#### TASK INSTRUCTIONS:
Transcribe every line of text in the listing below, leaving out the pictures.

#### PROVIDED MATERIAL:
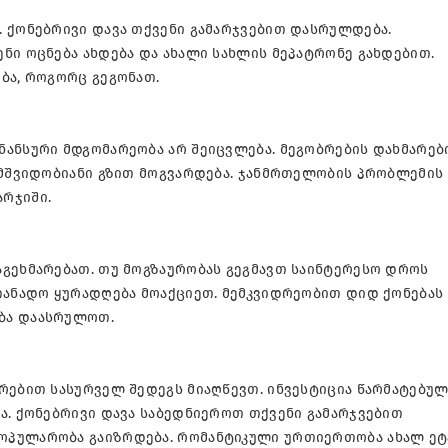
. ქონებრივი დავა თქვენი გამარჯვებით დასრულდება.
ნი ოცნება ახდება და ახალი სახლის მეპატრონე გახდებით.
ბა, როგორც გეგონათ.
ნანსური მდგომარეობა არ შეიცვლება. მეგობრების დახმარებ
ა მშვიდობიანი გზით მოგვარდება. ჯანმრთელობის პრობლემის
რჯიში.
აგეხმარებათ. თუ მოგზაურობას გეგმავთ საინტერესო დროს
ათანადო ყურადღება მოაქციეთ. მემკვიდრეობით დიდ ქონებას
ბა დაასრულოთ.
რებით სასურველ შედეგს მიაღწევთ. ინვესტიცია წარმატებუ
ა. ქონებრივი დავა საბედნიეროთ თქვენი გამარჯვებით
ოპულარობა გაიზრდება. რომანტიკული ურთიერთობა ახალ ეტ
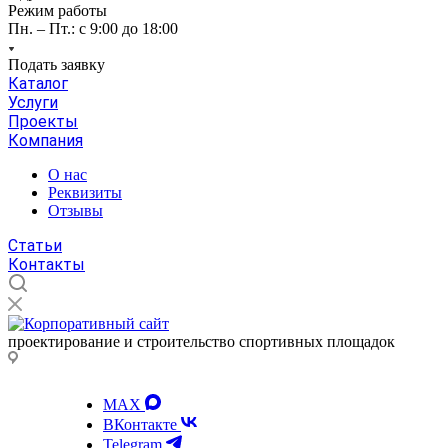
Режим работы
Пн. – Пт.: с 9:00 до 18:00
Подать заявку
Каталог
Услуги
Проекты
Компания
О нас
Реквизиты
Отзывы
Статьи
Контакты
проектирование и строительство спортивных площадок
MAX
ВКонтакте
Telegram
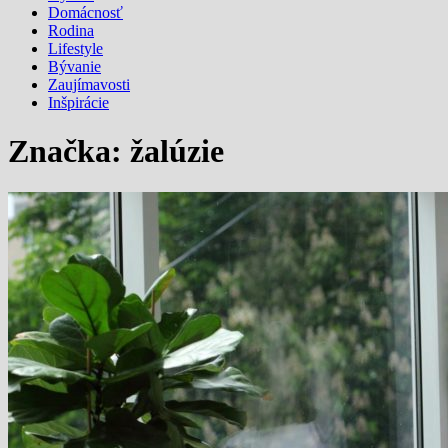
Domácnosť
Rodina
Lifestyle
Bývanie
Zaujímavosti
Inšpirácie
Značka:
žalúzie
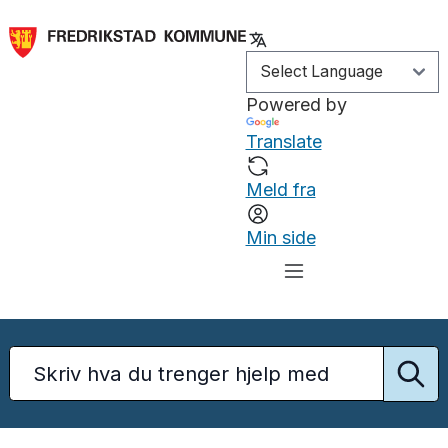
Powered by
Translate
Meld fra
Min side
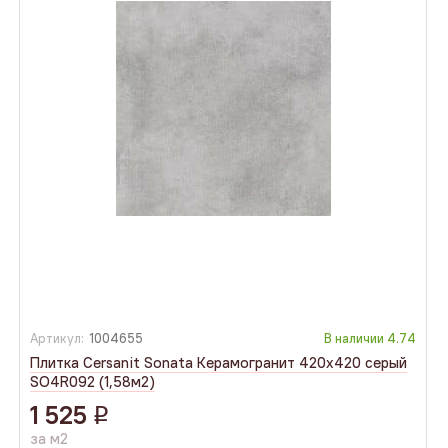
Артикул:
1004655
В наличии
4.74
Плитка Cersanit Sonata Керамогранит 420x420 серый
SO4R092 (1,58м2)
1 525
q
за м2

#### TASK ANSWER:
. ქონებრივი დავა თქვენი გამარჯვებით დასრულდება.
ნი ოცნება ახდება და ახალი სახლის მეპატრონე გახდებით.
ბა, როგორც გეგონათ.
ნანსური მდგომარეობა არ შეიცვლება. მეგობრების დახმარებ
ა მშვიდობიანი გზით მოგვარდება. ჯანმრთელობის პრობლემის
რჯიში.
აგეხმარებათ. თუ მოგზაურობას გეგმავთ საინტერესო დროს
ათანადო ყურადღება მოაქციეთ. მემკვიდრეობით დიდ ქონებას
ბა დაასრულოთ.
რებით სასურველ შედეგს მიაღწევთ. ინვესტიცია წარმატებუ
ა. ქონებრივი დავა საბედნიეროთ თქვენი გამარჯვებით
ოპულარობა გაიზრდება. რომანტიკული ურთიერთობა ახალ ეტ
Режим работы
Пн. – Пт.: с 9:00 до 18:00
Подать заявку
Каталог
Услуги
Проекты
Компания
О нас
Реквизиты
Отзывы
Статьи
Контакты
проектирование и строительство спортивных площадок
MAX
ВКонтакте
Telegram
Domácnosť
Rodina
Lifestyle
Bývanie
Zaujímavosti
Inšpirácie
Značka:
žalúzie
Powered by
Translate
Meld fra
Min side
Артикул:
1004655
В наличии
4.74
Плитка Cersanit Sonata Керамогранит 420x420 серый
SO4R092 (1,58м2)
1 525
q
за м2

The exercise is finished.